Data provided:

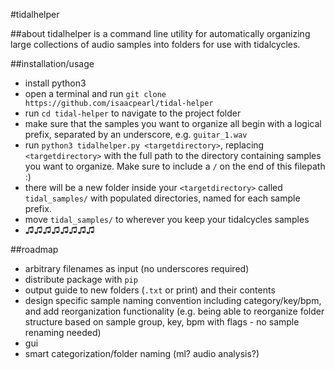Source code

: #tidalhelper

##about
tidalhelper is a command line utility for automatically organizing large collections of audio samples into folders for use with tidalcycles.

##installation/usage
* install python3
* open a terminal and run `git clone https://github.com/isaacpearl/tidal-helper`
* run `cd tidal-helper` to navigate to the project folder
* make sure that the samples you want to organize all begin with a logical prefix, separated by an underscore, e.g. `guitar_1.wav`
* run `python3 tidalhelper.py <targetdirectory>`, replacing `<targetdirectory>` with the full path to the directory containing samples you want to organize. Make sure to include a `/` on the end of this filepath :)
* there will be a new folder inside your `<targetdirectory>` called 
`tidal_samples/` with populated directories, named for each sample prefix.
* move `tidal_samples/` to wherever you keep your tidalcycles samples
* ♫♫♫♫♫♫♫♫

##roadmap
* arbitrary filenames as input (no underscores required)
* distribute package with `pip`
* output guide to new folders (`.txt` or print) and their contents
* design specific sample naming convention including category/key/bpm, and add reorganization functionality (e.g. being able to reorganize folder structure based on sample group, key, bpm with flags - no sample renaming needed)
* gui
* smart categorization/folder naming (ml? audio analysis?)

Description of the task: Locate every line in the records above that contains the string "naming", and copy each such line in full. Treat the match as case-sensitive.

Your solution:
* design specific sample naming convention including category/key/bpm, and add reorganization functionality (e.g. being able to reorganize folder structure based on sample group, key, bpm with flags - no sample renaming needed)
* smart categorization/folder naming (ml? audio analysis?)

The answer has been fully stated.